The first bandstand was moved here from the green in Nottingham Castle in 1881 and placed in front of the Refreshment Rooms. A new one designed by city architect Frank Beckett Lewis replaced it in 1907.

English Heritage has designated the arboretum a Grade II* listed site on the Register of Historic Parks & Gardens and the park's Bell Tower, bandstand and Circular Aviary have all received Grade II listing protection.

Arboretum was the name of a ward in the City of Nottingham until 2019, when it was merged with the Hyson Green ward to form the Hyson Green and Arboretum ward. At the time of the 2011 census, the former Arboretum ward had a population of 13,321.

==Facilities and events==
There is an aviary built in 1889 that is Grade II listed, and a bandstand built in 1907 by Frank Beckett Lewis that is also Grade II listed.

There have been many functions held at the Arboretum including the annual Nottingham Pride festival.
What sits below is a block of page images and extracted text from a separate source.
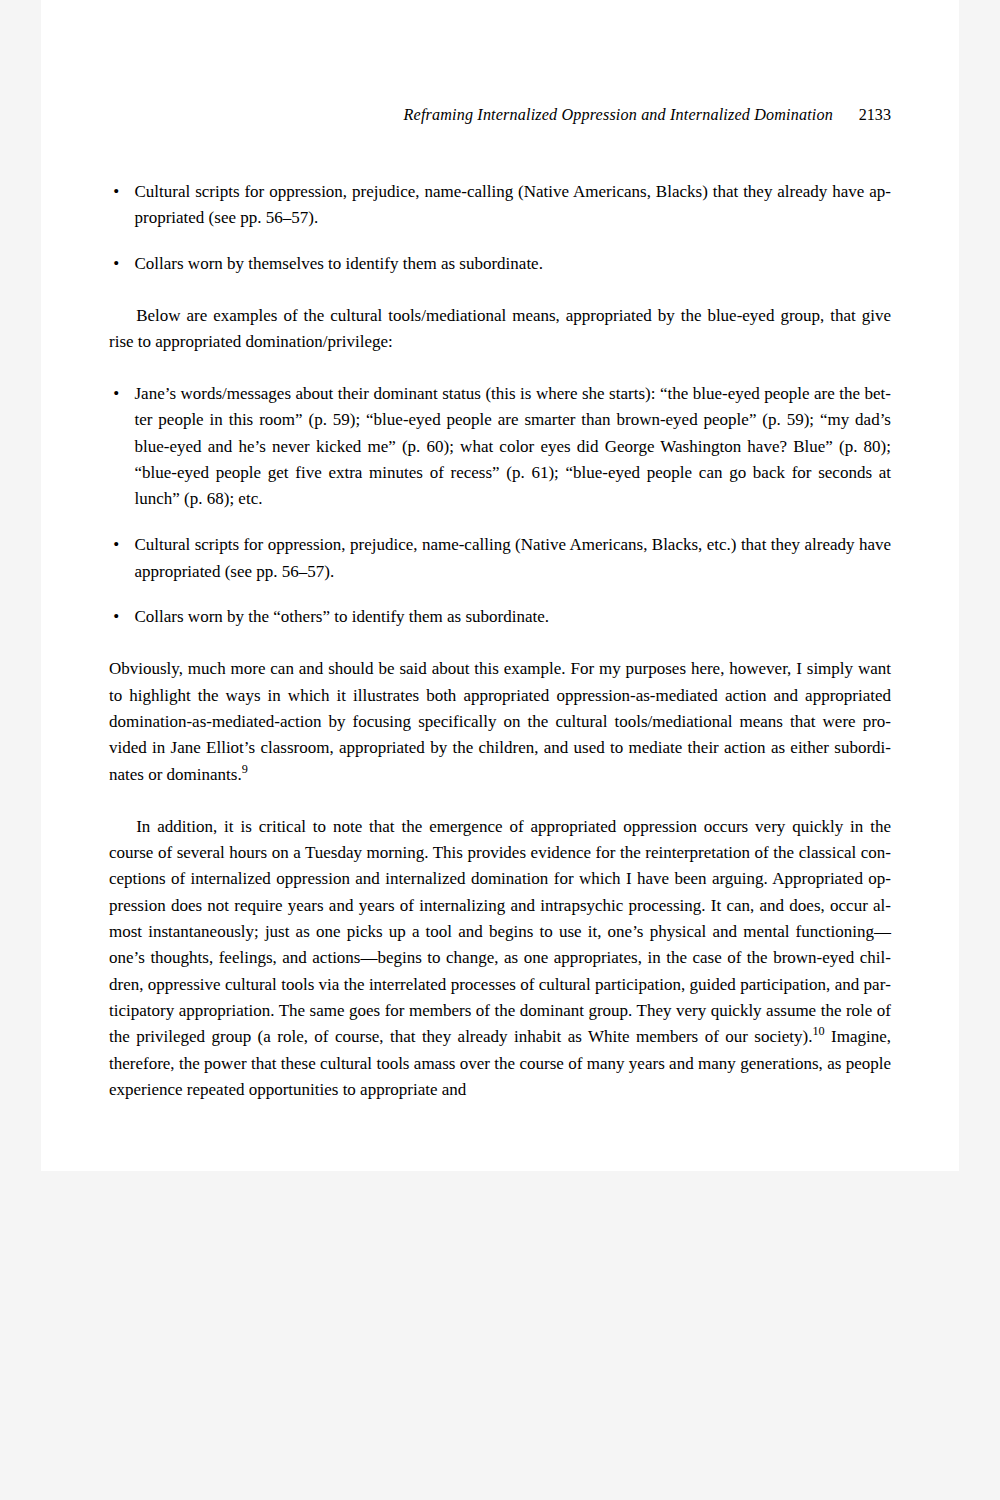Reframing Internalized Oppression and Internalized Domination2133
Cultural scripts for oppression, prejudice, name-calling (Native Americans, Blacks) that they already have appropriated (see pp. 56–57).
Collars worn by themselves to identify them as subordinate.
Below are examples of the cultural tools/mediational means, appropriated by the blue-eyed group, that give rise to appropriated domination/privilege:
Jane’s words/messages about their dominant status (this is where she starts): “the blue-eyed people are the better people in this room” (p. 59); “blue-eyed people are smarter than brown-eyed people” (p. 59); “my dad’s blue-eyed and he’s never kicked me” (p. 60); what color eyes did George Washington have? Blue” (p. 80); “blue-eyed people get five extra minutes of recess” (p. 61); “blue-eyed people can go back for seconds at lunch” (p. 68); etc.
Cultural scripts for oppression, prejudice, name-calling (Native Americans, Blacks, etc.) that they already have appropriated (see pp. 56–57).
Collars worn by the “others” to identify them as subordinate.
Obviously, much more can and should be said about this example. For my purposes here, however, I simply want to highlight the ways in which it illustrates both appropriated oppression-as-mediated action and appropriated domination-as-mediated-action by focusing specifically on the cultural tools/mediational means that were provided in Jane Elliot’s classroom, appropriated by the children, and used to mediate their action as either subordinates or dominants.9
In addition, it is critical to note that the emergence of appropriated oppression occurs very quickly in the course of several hours on a Tuesday morning. This provides evidence for the reinterpretation of the classical conceptions of internalized oppression and internalized domination for which I have been arguing. Appropriated oppression does not require years and years of internalizing and intrapsychic processing. It can, and does, occur almost instantaneously; just as one picks up a tool and begins to use it, one’s physical and mental functioning—one’s thoughts, feelings, and actions—begins to change, as one appropriates, in the case of the brown-eyed children, oppressive cultural tools via the interrelated processes of cultural participation, guided participation, and participatory appropriation. The same goes for members of the dominant group. They very quickly assume the role of the privileged group (a role, of course, that they already inhabit as White members of our society).10 Imagine, therefore, the power that these cultural tools amass over the course of many years and many generations, as people experience repeated opportunities to appropriate and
==Listed buildings within the Arboretum==

In addition to the Bell Tower, the aviary and the bandstand, the Arboretum contains a number of other listed buildings, all at Grade II. These include: the main gateway and entrance; two lodges at the south-west and east; a pedestrian subway, all by Henry Moses Wood and dating from 1851–52; a statue of Feargus O'Connor of 1859 by J. B. Robinson; and a war memorial to the 59th (2nd Nottinghamshire) Regiment of Foot of 1862–63 by Marriott Ogle Tarbotton. The cupola of the war memorial formerly contained a bell looted by British troops from a temple in Canton during the Second Opium War; this was removed to the regimental museum in 1956. Two of the cannon were captured at Sebastopol in 1854–55 during the Crimean War and the other two are replicas.